• EXERCISE REQUIREMENTS: Transcribe the data from its first line through the line containing "ciągłe doskonalenie - dofinansujemy", inclusive, reproducing each line without any change.

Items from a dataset
=== Begin Enclosure ===

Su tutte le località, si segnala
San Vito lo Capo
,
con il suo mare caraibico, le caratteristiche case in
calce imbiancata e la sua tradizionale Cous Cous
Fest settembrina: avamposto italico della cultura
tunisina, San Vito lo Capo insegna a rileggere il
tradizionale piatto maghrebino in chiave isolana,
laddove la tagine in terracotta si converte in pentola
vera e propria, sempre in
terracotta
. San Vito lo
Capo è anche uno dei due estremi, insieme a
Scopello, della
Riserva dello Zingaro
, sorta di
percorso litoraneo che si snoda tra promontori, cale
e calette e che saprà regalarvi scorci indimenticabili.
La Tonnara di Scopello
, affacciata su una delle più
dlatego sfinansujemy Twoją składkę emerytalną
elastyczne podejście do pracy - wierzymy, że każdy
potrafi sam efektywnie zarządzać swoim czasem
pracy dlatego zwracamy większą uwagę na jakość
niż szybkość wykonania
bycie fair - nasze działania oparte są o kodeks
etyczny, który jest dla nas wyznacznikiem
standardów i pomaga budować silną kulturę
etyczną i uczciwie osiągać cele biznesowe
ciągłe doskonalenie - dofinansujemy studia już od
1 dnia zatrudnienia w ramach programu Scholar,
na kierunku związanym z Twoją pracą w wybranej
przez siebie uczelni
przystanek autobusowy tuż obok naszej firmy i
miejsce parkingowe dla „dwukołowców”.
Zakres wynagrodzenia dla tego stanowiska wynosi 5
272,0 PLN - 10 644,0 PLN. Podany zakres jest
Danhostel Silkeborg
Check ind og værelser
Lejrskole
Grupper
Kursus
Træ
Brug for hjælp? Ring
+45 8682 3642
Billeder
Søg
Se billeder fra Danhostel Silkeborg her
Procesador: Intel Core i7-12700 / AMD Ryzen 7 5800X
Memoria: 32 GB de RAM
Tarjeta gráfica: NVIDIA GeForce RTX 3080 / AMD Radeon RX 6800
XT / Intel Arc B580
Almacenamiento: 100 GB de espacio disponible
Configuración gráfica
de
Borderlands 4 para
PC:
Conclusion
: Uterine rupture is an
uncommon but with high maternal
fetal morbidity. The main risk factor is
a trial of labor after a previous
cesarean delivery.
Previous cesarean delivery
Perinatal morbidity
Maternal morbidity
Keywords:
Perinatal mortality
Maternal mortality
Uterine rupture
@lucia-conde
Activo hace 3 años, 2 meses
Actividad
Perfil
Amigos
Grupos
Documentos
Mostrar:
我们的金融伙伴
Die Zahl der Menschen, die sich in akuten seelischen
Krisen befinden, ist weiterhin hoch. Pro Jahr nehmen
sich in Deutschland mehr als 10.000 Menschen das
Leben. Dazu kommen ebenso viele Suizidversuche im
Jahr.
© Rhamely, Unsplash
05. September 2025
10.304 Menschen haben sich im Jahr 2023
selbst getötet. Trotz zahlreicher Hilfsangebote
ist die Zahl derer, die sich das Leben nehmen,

=== End Enclosure ===

• SOLUTION TO THIS PROBLEM:
Su tutte le località, si segnala
San Vito lo Capo
,
con il suo mare caraibico, le caratteristiche case in
calce imbiancata e la sua tradizionale Cous Cous
Fest settembrina: avamposto italico della cultura
tunisina, San Vito lo Capo insegna a rileggere il
tradizionale piatto maghrebino in chiave isolana,
laddove la tagine in terracotta si converte in pentola
vera e propria, sempre in
terracotta
. San Vito lo
Capo è anche uno dei due estremi, insieme a
Scopello, della
Riserva dello Zingaro
, sorta di
percorso litoraneo che si snoda tra promontori, cale
e calette e che saprà regalarvi scorci indimenticabili.
La Tonnara di Scopello
, affacciata su una delle più
dlatego sfinansujemy Twoją składkę emerytalną
elastyczne podejście do pracy - wierzymy, że każdy
potrafi sam efektywnie zarządzać swoim czasem
pracy dlatego zwracamy większą uwagę na jakość
niż szybkość wykonania
bycie fair - nasze działania oparte są o kodeks
etyczny, który jest dla nas wyznacznikiem
standardów i pomaga budować silną kulturę
etyczną i uczciwie osiągać cele biznesowe
ciągłe doskonalenie - dofinansujemy studia już od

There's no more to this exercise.